Exercise requirements >>
From the entries that follow, list every line in which the string "Website" appears.

Data supplied >>
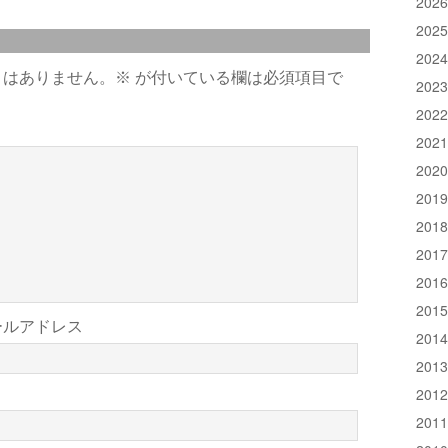
202
202
202
とはありません。
※
が付いている欄は必須項目で
202
202
202
202
201
201
201
201
201
ールアドレス
201
201
201
201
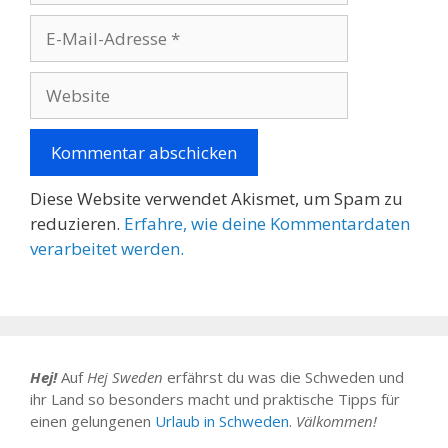
E-
Mail-
Adresse
Website
Diese Website verwendet Akismet, um Spam zu
reduzieren.
Erfahre, wie deine Kommentardaten
verarbeitet werden.
Hej!
Auf
Hej Sweden
erfährst du was die Schweden und
ihr Land so besonders macht und praktische Tipps für
einen gelungenen
Urlaub in Schweden
.
Välkommen!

Task solution >>
Website
Diese Website verwendet Akismet, um Spam zu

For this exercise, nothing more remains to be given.